Books are easier to find, easier to download, and of course available through a service you already use - Amazon.
But where Amazon really wins in this round is through its Amazon Prime deal, which allows you to "rent" one book a month if you subscribe to Amazon's $75 annual Amazon Prime service (which you should definitely do, like right now).
There are over 145,000 books to choose from - and they're not all crap. It's the kind of feature that can honestly make you feel like you saved money buying a Kindle. Within six months of buying my personal device, I'd "saved" almost the same amount as the Kindle cost.
Book prices are fairly even on both the Kindle and Nook. You can expect to pay $10 for most books. Amazon does allow you to download older books for free while these cost $.99 on Nook, so if you're a fan of classic literature the Kindle might be your first stop.
The Nook Simple Touch with Glowlight costs $139 and comes with everything you could need: a micro-USB cable, a power adapter, and an anti-glare protective screen.
The Nook Simple Touch without Glowlight costs $99, which is still $20 more than the low-end Kindle (which starts at $79).
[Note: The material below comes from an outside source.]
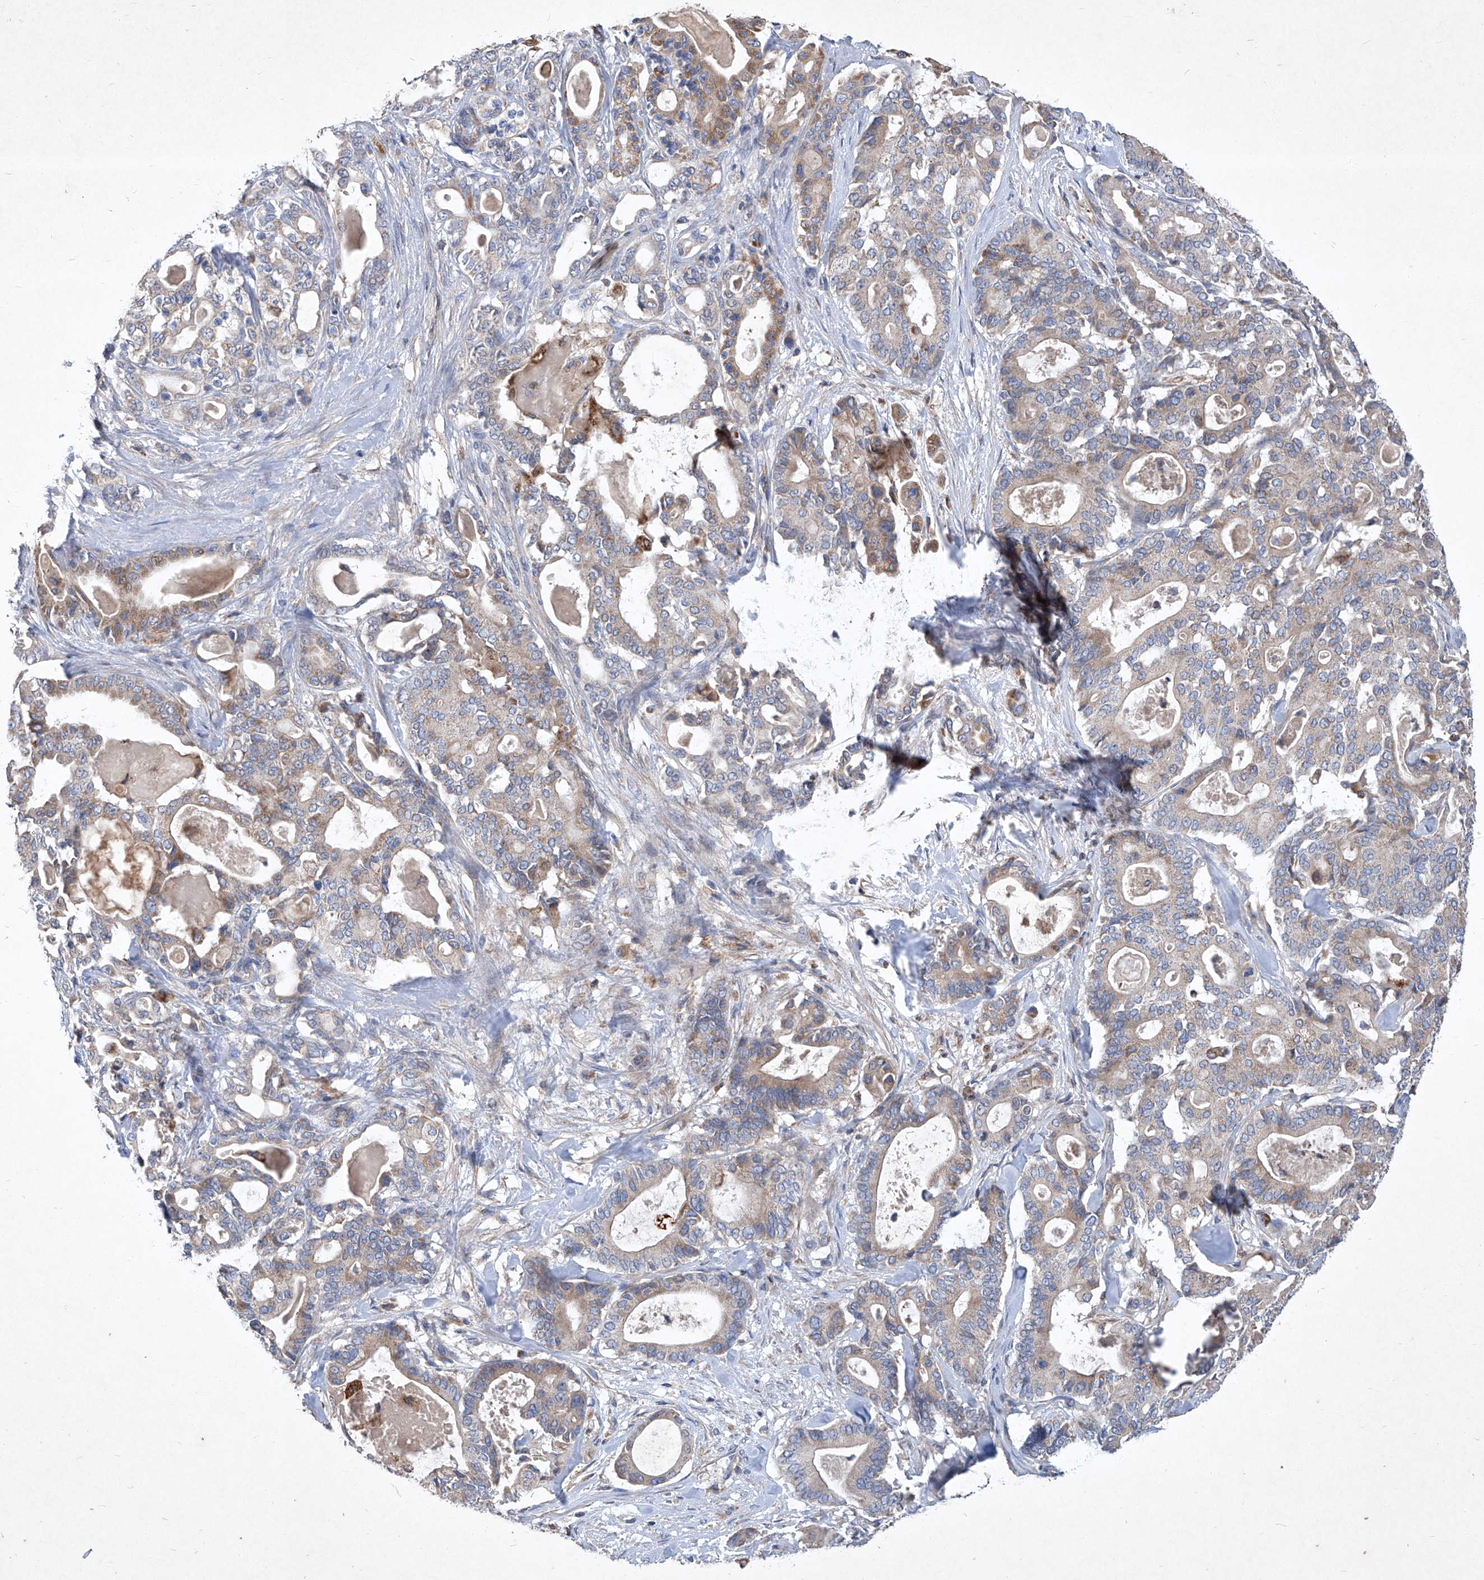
{"staining": {"intensity": "weak", "quantity": "25%-75%", "location": "cytoplasmic/membranous"}, "tissue": "pancreatic cancer", "cell_type": "Tumor cells", "image_type": "cancer", "snomed": [{"axis": "morphology", "description": "Adenocarcinoma, NOS"}, {"axis": "topography", "description": "Pancreas"}], "caption": "Adenocarcinoma (pancreatic) stained with a protein marker exhibits weak staining in tumor cells.", "gene": "EPHA8", "patient": {"sex": "male", "age": 63}}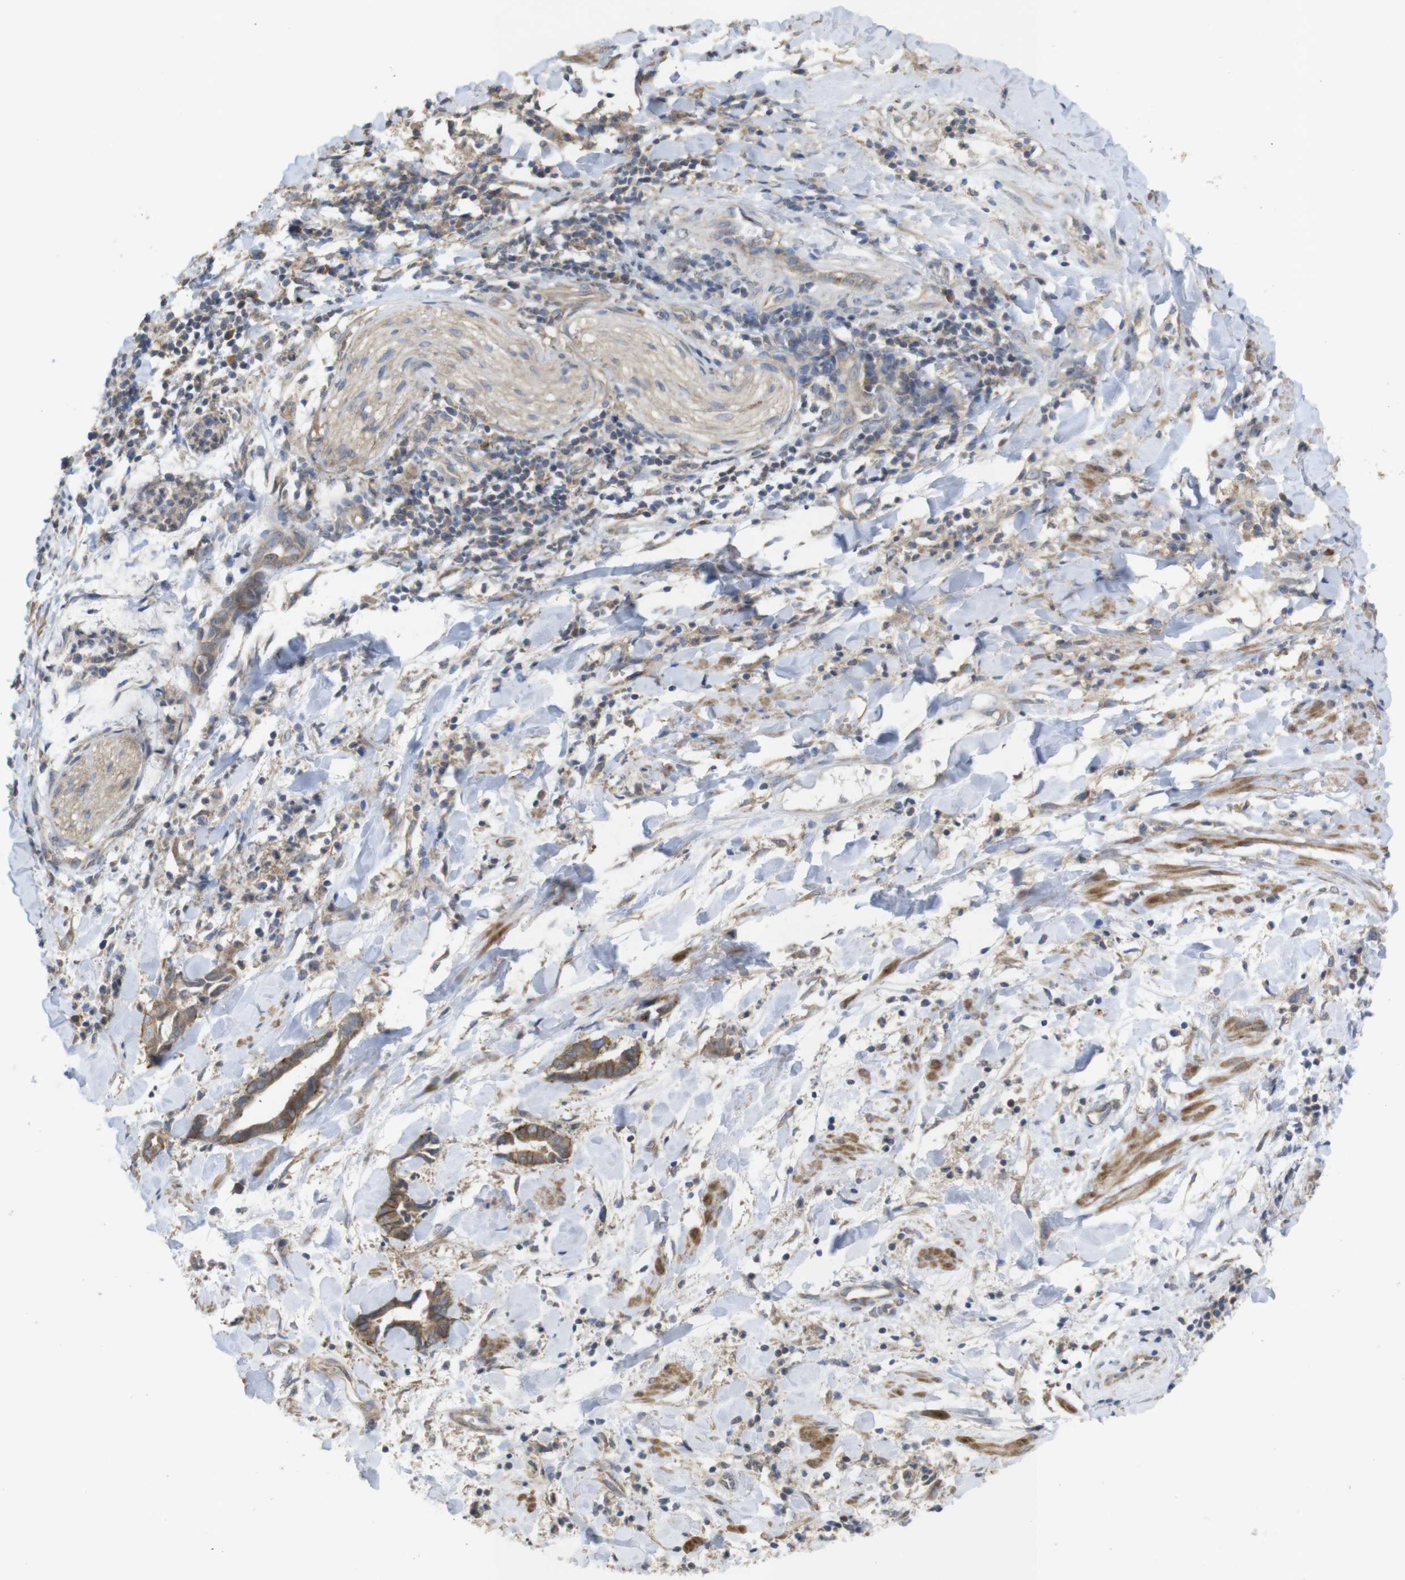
{"staining": {"intensity": "moderate", "quantity": ">75%", "location": "cytoplasmic/membranous"}, "tissue": "cervical cancer", "cell_type": "Tumor cells", "image_type": "cancer", "snomed": [{"axis": "morphology", "description": "Adenocarcinoma, NOS"}, {"axis": "topography", "description": "Cervix"}], "caption": "IHC staining of cervical cancer (adenocarcinoma), which shows medium levels of moderate cytoplasmic/membranous expression in approximately >75% of tumor cells indicating moderate cytoplasmic/membranous protein positivity. The staining was performed using DAB (3,3'-diaminobenzidine) (brown) for protein detection and nuclei were counterstained in hematoxylin (blue).", "gene": "KCNS3", "patient": {"sex": "female", "age": 44}}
The Nook Simple Touch (without GlowLight) is a much harder sell, as it doesn't come packing that backlighting technology that makes the $139 dollar version such a compelling unit.
Meanwhile, the comparable Kindles are the Kindle Touch - which costs $99, or $139 without "special offers" (which means advertisements), and the Kindle 3G which costs $149 or $189 without special offers.
Neither of the Kindle devices come with wall-chargers and this can feel a bit like you're being cheap-skated. After spending almost $200 could they seriously not throw in the power adapter they charge $14.99 for?